Certains invités ont posé des questions sur les vols annulés à destination et en provenance d’Israël. D’autres voulaient savoir ce qu’ils pouvaient faire pour aider. « Où était Tsahal ? Aloni, un vétéran des Forces de défense israéliennes, a voulu savoir, se demandant, comme de nombreux observateurs, pourquoi l’armée n’avait pas anticipé l’assaut du Hamas. Saar a répondu que la situation faisait toujours l’objet d’une enquête.

Un code QR a été distribué dans la salle pour ceux qui souhaitaient participer aux efforts de soutien, notamment en accueillant des Israéliens en visite dont les vols de retour auraient pu être retardés ou annulés en raison de la guerre.

Partout dans la ville, les communautés se mobilisaient pour mener des interventions. À Anshe Chesed, une congrégation conservatrice de l’Upper West Side, un e-mail a été envoyé aux membres de la communauté indiquant que la célébration de Sim’hat Torah prévue samedi soir serait annulée.

« La ville de New York compte la plus grande population juive au monde en dehors d’Israël, et nous nous tenons aux côtés d’Israël chaque jour – mais nous le faisons avec une détermination accrue aujourd’hui à la lumière des attaques terroristes non provoquées du Hamas dirigées contre le pays et sa population. », a déclaré le maire Eric Adams dans un communiqué samedi matin. « L’attaque d’aujourd’hui, qui intervient à la fin de ce qui est censé être une période de célébration de la fin des jours saints juifs, n’est rien d’autre qu’une action lâche d’une organisation terroriste cherchant à détruire cette paix et à nous diviser en factions. Cela n’arrivera pas.

Le communiqué ajoute qu’il n’y a « aucune menace crédible » pour la ville à l’heure actuelle et que l’administration Adams est en contact avec les dirigeants juifs de la ville. Le NYPD déploie des ressources supplémentaires auprès des organisations communautaires juives et des synagogues de la ville.

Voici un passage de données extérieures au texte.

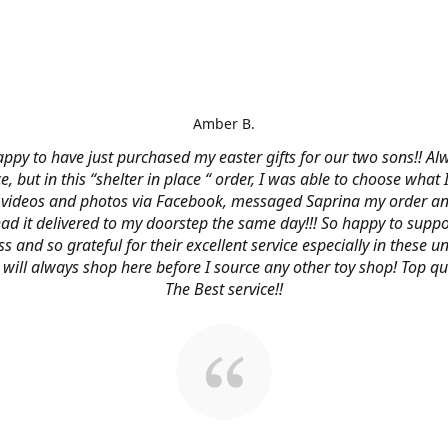
Amber B.
ppy to have just purchased my easter gifts for our two sons!! Al
ce, but in this “shelter in place “ order, I was able to choose what
videos and photos via Facebook, messaged Saprina my order a
 had it delivered to my doorstep the same day!!! So happy to suppo
s and so grateful for their excellent service especially in these
 I will always shop here before I source any other toy shop! Top qu
The Best service!!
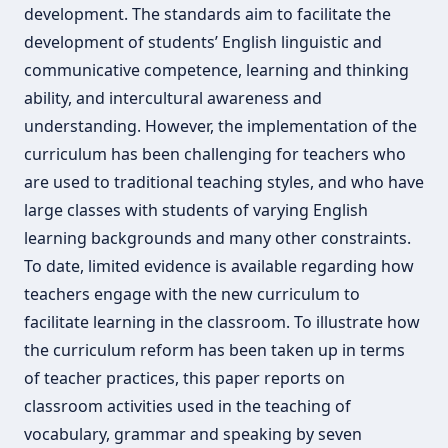
development. The standards aim to facilitate the
development of students’ English linguistic and
communicative competence, learning and thinking
ability, and intercultural awareness and
understanding. However, the implementation of the
curriculum has been challenging for teachers who
are used to traditional teaching styles, and who have
large classes with students of varying English
learning backgrounds and many other constraints.
To date, limited evidence is available regarding how
teachers engage with the new curriculum to
facilitate learning in the classroom. To illustrate how
the curriculum reform has been taken up in terms
of teacher practices, this paper reports on
classroom activities used in the teaching of
vocabulary, grammar and speaking by seven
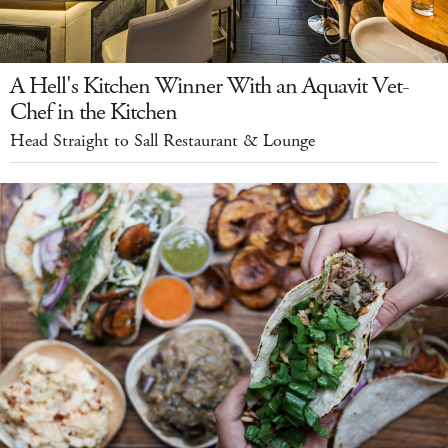
A Hell's Kitchen Winner With an Aquavit Vet-
Chef in the Kitchen
Head Straight to Sall Restaurant & Lounge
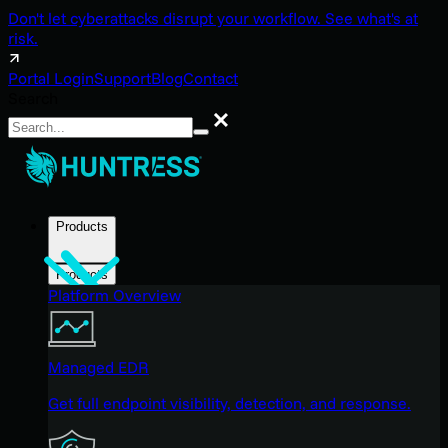
Don't let cyberattacks disrupt your workflow. See what's at
risk.
Portal Login
Support
Blog
Contact
Search
Search
Products
Products
Platform Overview
Managed EDR
Get full endpoint visibility, detection, and response.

Eric Goldstein, PDG de l’UJA-Fédération de New York, se trouvait en Israël lorsque les hostilités ont éclaté. « Nous travaillons avec nos partenaires pour fournir des ressources urgentes. New York – la plus grande communauté juive en dehors d’Israël – est indéfectiblement solidaire avec Israël en guerre », a-t-il déclaré dans un communiqué. « La communauté juive mondiale est unie aux côtés du peuple israélien et partage son chagrin et sa colère face à cette attaque cruelle et lâche contre les citoyens israéliens. »

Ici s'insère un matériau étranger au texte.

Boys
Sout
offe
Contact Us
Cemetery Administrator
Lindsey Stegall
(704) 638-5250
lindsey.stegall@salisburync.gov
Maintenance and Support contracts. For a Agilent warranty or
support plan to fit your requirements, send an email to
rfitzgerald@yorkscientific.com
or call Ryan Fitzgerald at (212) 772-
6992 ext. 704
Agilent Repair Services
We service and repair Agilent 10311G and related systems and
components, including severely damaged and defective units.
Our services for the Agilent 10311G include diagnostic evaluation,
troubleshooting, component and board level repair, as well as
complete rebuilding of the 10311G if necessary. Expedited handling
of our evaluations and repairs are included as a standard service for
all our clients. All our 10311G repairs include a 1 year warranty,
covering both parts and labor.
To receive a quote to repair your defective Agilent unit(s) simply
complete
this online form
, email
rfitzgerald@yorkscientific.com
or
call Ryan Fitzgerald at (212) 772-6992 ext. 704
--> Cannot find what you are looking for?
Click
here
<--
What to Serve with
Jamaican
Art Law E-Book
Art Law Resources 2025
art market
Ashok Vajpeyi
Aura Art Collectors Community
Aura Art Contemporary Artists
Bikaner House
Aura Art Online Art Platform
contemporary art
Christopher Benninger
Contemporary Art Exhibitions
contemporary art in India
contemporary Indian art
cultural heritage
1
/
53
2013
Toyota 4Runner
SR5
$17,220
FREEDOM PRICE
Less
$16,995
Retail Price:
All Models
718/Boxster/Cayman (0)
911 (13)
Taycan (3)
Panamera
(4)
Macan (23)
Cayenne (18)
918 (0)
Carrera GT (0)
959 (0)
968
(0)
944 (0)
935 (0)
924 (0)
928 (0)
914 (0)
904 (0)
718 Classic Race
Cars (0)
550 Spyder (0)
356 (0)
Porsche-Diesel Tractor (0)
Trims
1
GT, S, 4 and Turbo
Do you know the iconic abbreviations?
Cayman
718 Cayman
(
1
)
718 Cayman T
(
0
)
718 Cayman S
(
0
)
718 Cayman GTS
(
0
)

Le rassemblement au JCC s’est terminé avec la salle entière – qui s’est agrandie jusqu’à atteindre près de 100 personnes en une heure – se levant ensemble pour chanter l’hymne national d’Israël, « Hatikvah », qui signifie « L’Espoir ». « Notre espoir n’est pas encore perdu, il a deux mille ans », chantaient-ils en hébreu. « Être un peuple libre dans notre pays, le pays de Sion et de Jérusalem.